== Stored data entries ==
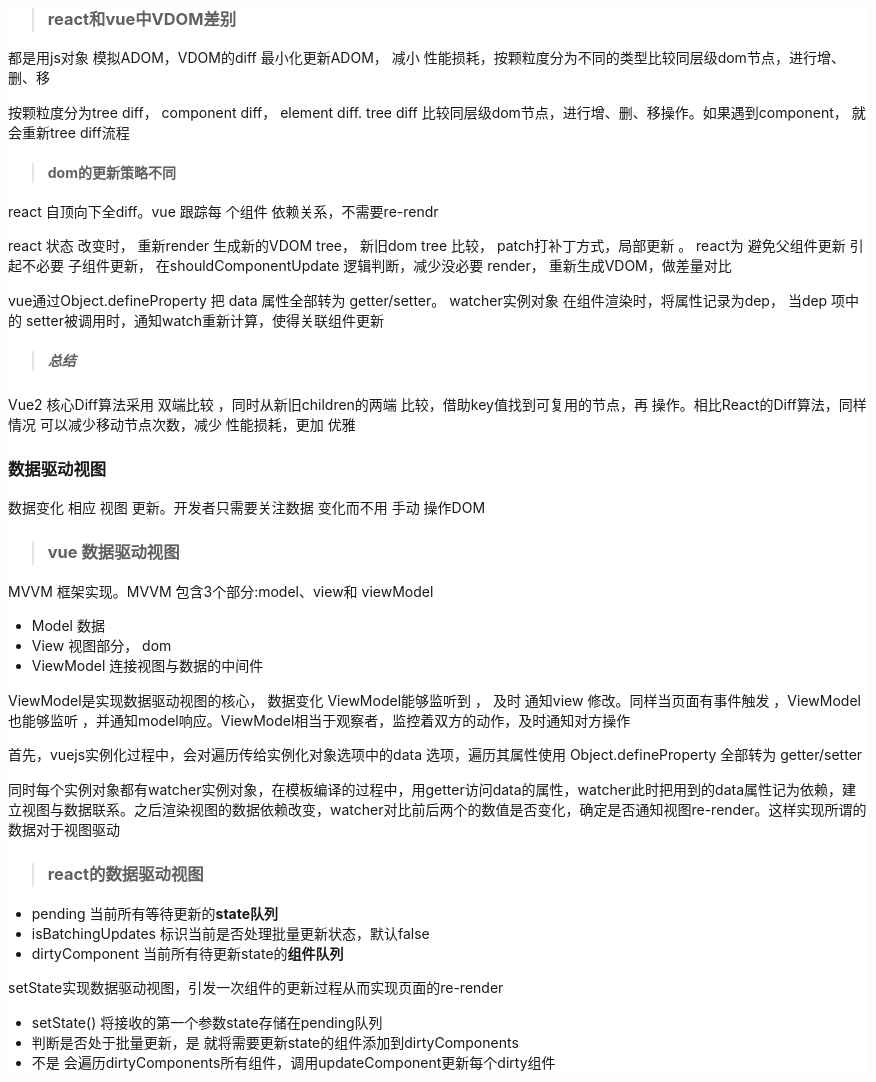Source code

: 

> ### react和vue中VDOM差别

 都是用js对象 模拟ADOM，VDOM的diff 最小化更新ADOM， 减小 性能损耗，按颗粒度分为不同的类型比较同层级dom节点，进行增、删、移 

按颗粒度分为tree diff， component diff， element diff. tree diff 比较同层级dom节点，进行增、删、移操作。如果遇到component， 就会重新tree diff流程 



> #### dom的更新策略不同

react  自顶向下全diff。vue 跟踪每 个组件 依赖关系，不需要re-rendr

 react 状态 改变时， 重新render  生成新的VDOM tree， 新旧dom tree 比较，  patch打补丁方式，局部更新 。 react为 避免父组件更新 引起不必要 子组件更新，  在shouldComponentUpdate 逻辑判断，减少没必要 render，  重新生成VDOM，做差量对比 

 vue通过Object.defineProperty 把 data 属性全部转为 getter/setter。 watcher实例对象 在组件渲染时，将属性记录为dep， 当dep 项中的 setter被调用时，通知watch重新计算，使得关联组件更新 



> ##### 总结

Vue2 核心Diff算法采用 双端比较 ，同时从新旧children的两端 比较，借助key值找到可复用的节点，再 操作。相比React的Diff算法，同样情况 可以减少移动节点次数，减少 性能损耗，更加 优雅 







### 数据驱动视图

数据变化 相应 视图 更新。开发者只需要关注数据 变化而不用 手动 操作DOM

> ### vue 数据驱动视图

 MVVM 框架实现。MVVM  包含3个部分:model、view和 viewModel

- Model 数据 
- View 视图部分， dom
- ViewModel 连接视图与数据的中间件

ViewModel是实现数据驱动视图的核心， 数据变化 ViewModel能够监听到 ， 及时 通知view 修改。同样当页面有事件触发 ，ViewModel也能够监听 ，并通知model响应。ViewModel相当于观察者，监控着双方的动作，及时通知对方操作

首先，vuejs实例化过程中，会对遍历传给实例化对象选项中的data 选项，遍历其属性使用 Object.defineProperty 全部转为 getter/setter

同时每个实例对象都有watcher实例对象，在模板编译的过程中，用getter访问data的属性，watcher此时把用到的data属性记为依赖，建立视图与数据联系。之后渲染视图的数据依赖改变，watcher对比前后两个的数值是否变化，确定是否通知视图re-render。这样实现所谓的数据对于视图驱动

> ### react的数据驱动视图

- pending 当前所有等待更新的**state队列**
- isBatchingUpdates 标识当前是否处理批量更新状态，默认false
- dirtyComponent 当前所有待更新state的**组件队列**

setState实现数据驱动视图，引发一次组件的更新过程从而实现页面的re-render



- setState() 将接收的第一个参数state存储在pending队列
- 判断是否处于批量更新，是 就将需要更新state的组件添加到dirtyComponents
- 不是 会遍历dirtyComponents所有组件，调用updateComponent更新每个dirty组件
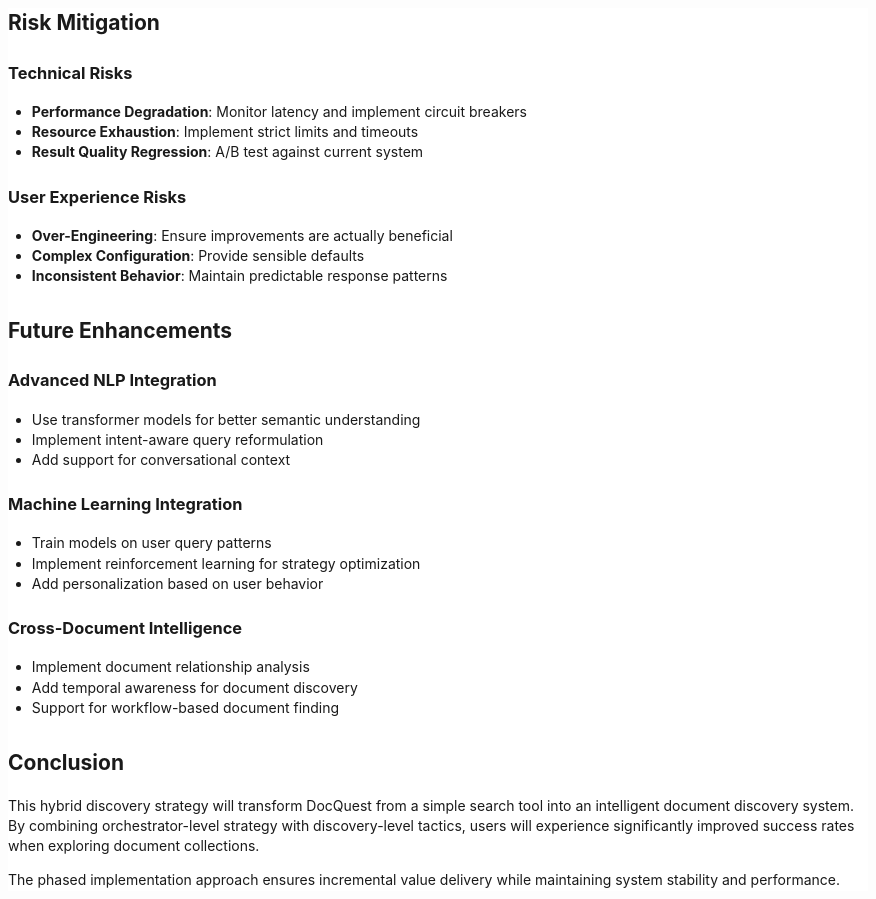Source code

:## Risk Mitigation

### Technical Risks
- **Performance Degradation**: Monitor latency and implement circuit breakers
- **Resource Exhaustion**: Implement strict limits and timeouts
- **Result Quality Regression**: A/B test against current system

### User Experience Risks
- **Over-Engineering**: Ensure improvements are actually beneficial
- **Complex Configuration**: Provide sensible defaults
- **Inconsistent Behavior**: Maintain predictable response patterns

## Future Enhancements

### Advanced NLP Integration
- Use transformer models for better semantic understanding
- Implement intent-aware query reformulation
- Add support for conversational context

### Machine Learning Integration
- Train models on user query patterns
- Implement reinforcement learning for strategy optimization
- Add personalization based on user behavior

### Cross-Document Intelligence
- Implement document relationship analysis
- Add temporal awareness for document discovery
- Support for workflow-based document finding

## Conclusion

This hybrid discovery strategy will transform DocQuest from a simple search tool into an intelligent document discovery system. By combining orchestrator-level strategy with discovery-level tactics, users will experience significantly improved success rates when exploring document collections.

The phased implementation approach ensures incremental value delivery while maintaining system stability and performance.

== Your objective ==
The response should consist of the lines above from the first through the one containing "跟踪每 个组件 依赖关系，不需要re-rendr", transcribed exactly, with every picture left out.

== Solution to the exercise ==
Source code

: 

> ### react和vue中VDOM差别

 都是用js对象 模拟ADOM，VDOM的diff 最小化更新ADOM， 减小 性能损耗，按颗粒度分为不同的类型比较同层级dom节点，进行增、删、移 

按颗粒度分为tree diff， component diff， element diff. tree diff 比较同层级dom节点，进行增、删、移操作。如果遇到component， 就会重新tree diff流程 



> #### dom的更新策略不同

react  自顶向下全diff。vue 跟踪每 个组件 依赖关系，不需要re-rendr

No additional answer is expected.